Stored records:
________________________
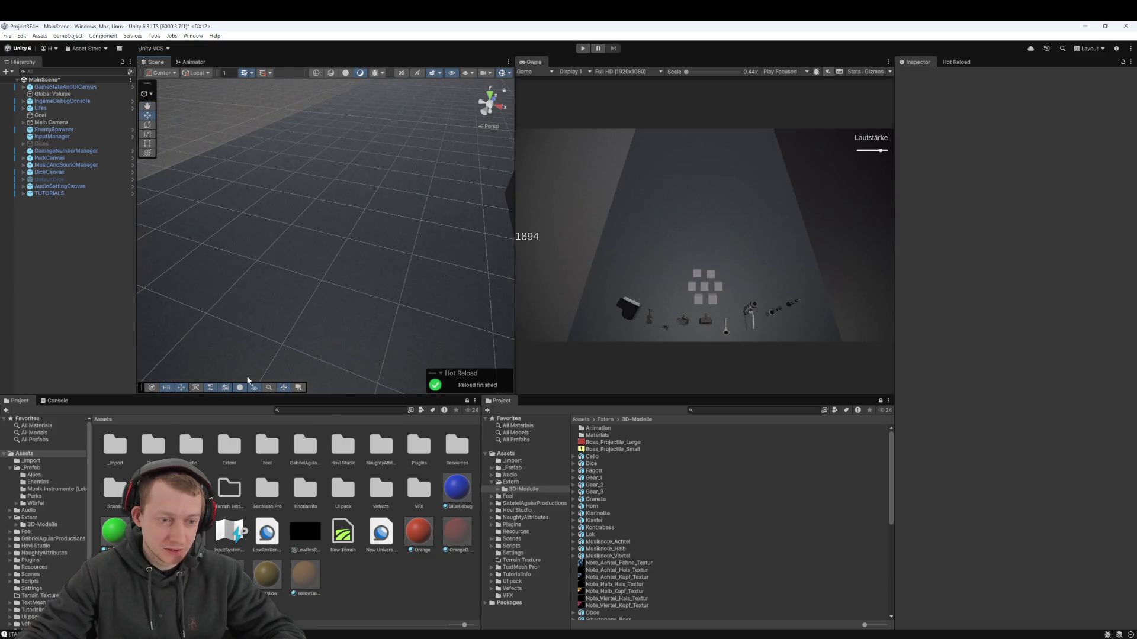
double_click(229, 445)
double_click(115, 445)
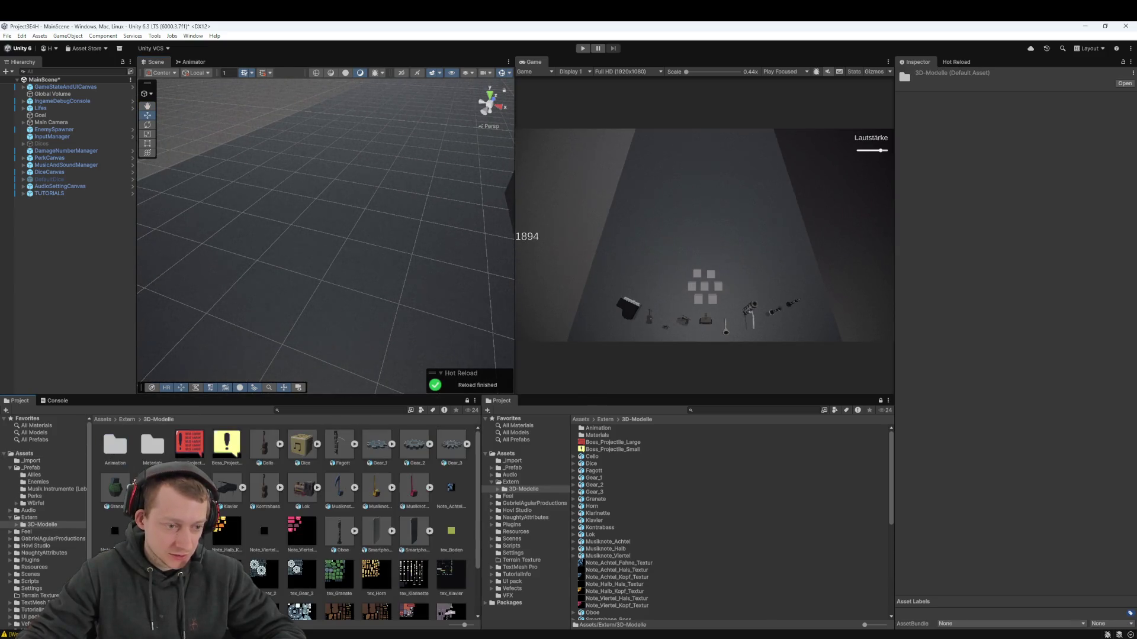
left_click(458, 446)
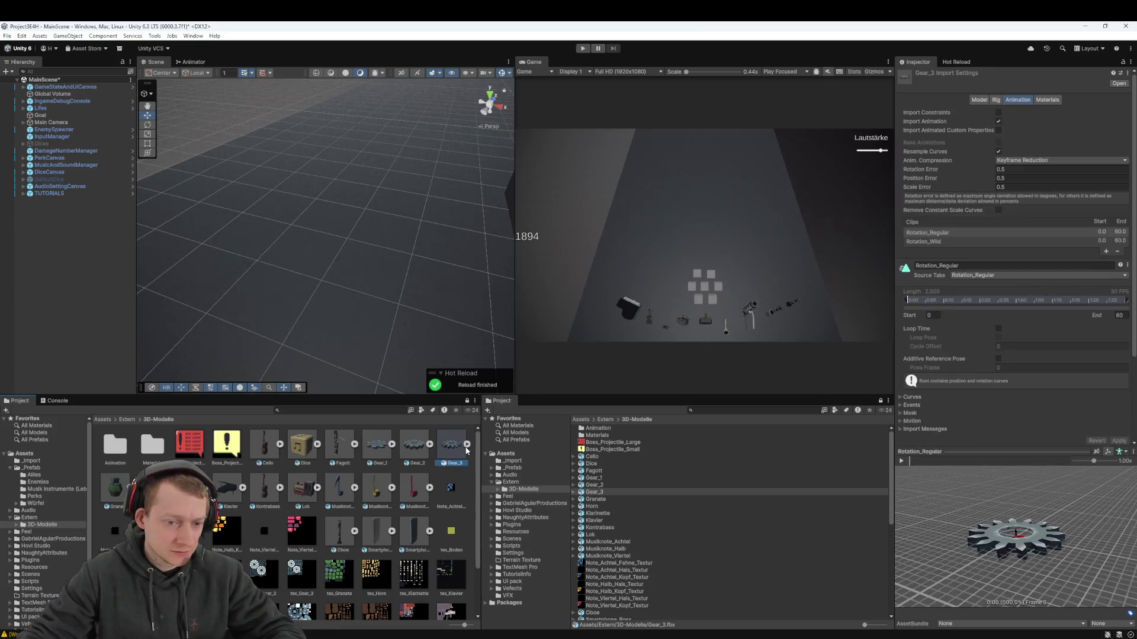
key("Left")
key("Left")
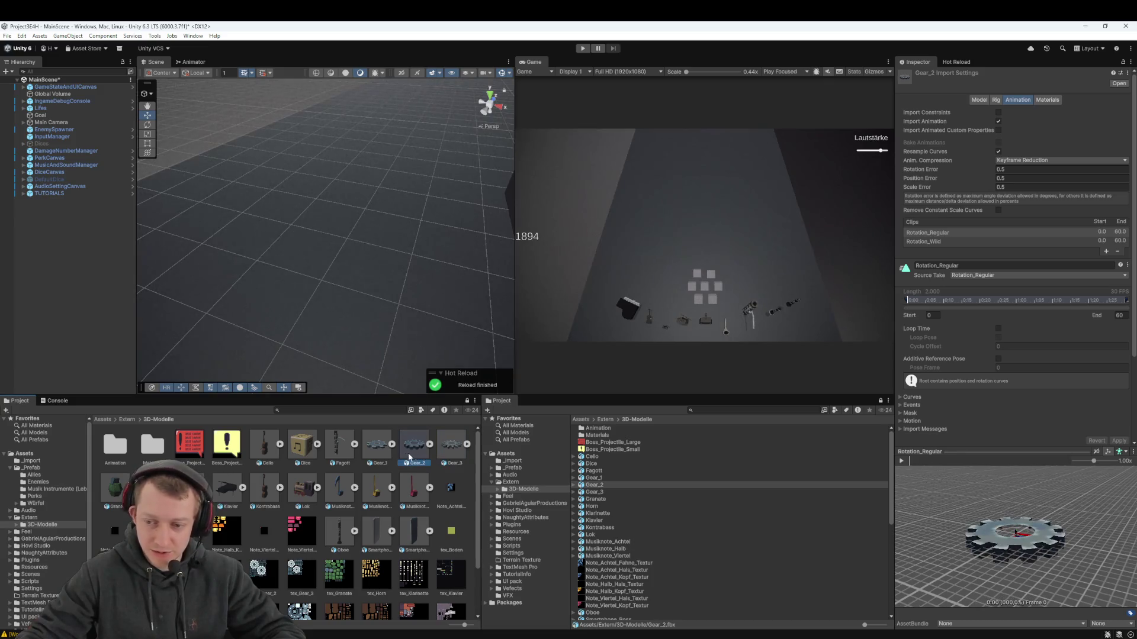
key("Right")
key("Right")
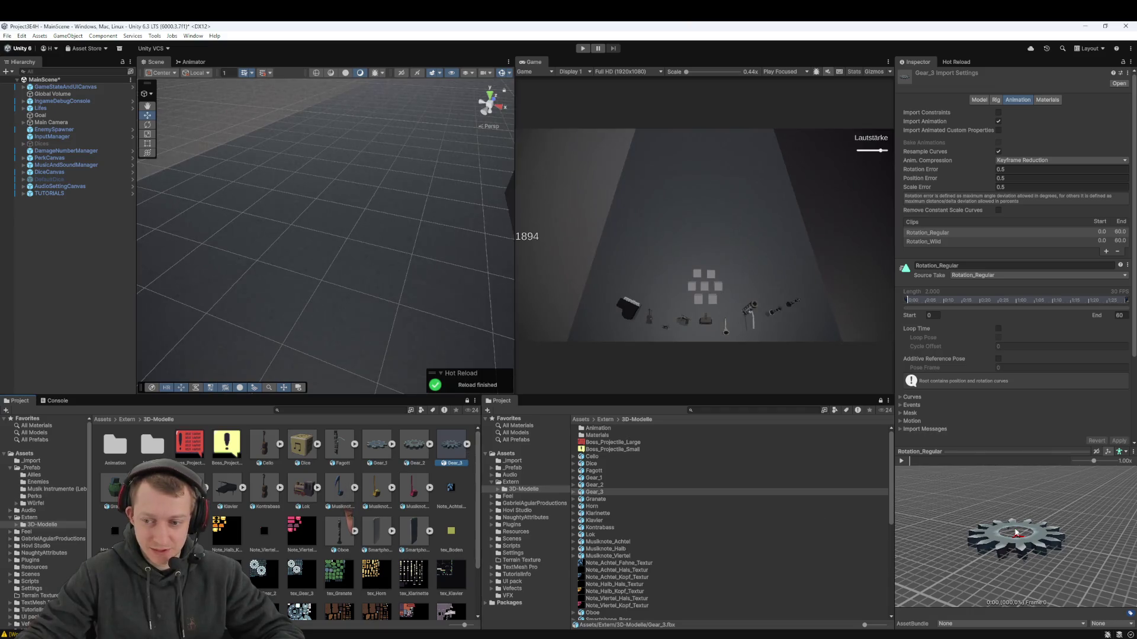
mouse_move(1028, 532)
left_mouse_down()
mouse_move(1018, 563)
mouse_move(1029, 542)
mouse_move(1034, 549)
mouse_move(989, 566)
mouse_move(978, 591)
left_mouse_up()
left_click(419, 454)
left_click(385, 461)
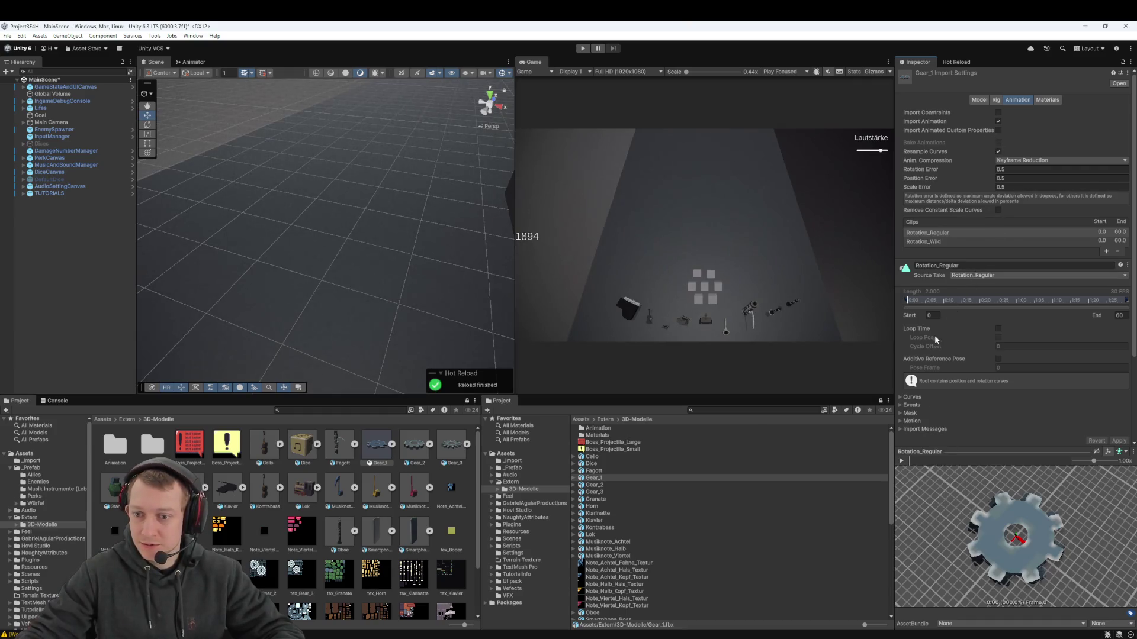
Turn on Loop Time for Gear_1's Rotation_Regular animation and apply the import change
left_click(902, 461)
________________________
- Goal of the exercise
Reproduce only the lines from the line that holds "mouse_move(978, 591)" through the end of the records, exactly as they stand, both ends included and pictures excluded.

- Response to this exercise
mouse_move(978, 591)
left_mouse_up()
left_click(419, 454)
left_click(385, 461)
Turn on Loop Time for Gear_1's Rotation_Regular animation and apply the import change
left_click(902, 461)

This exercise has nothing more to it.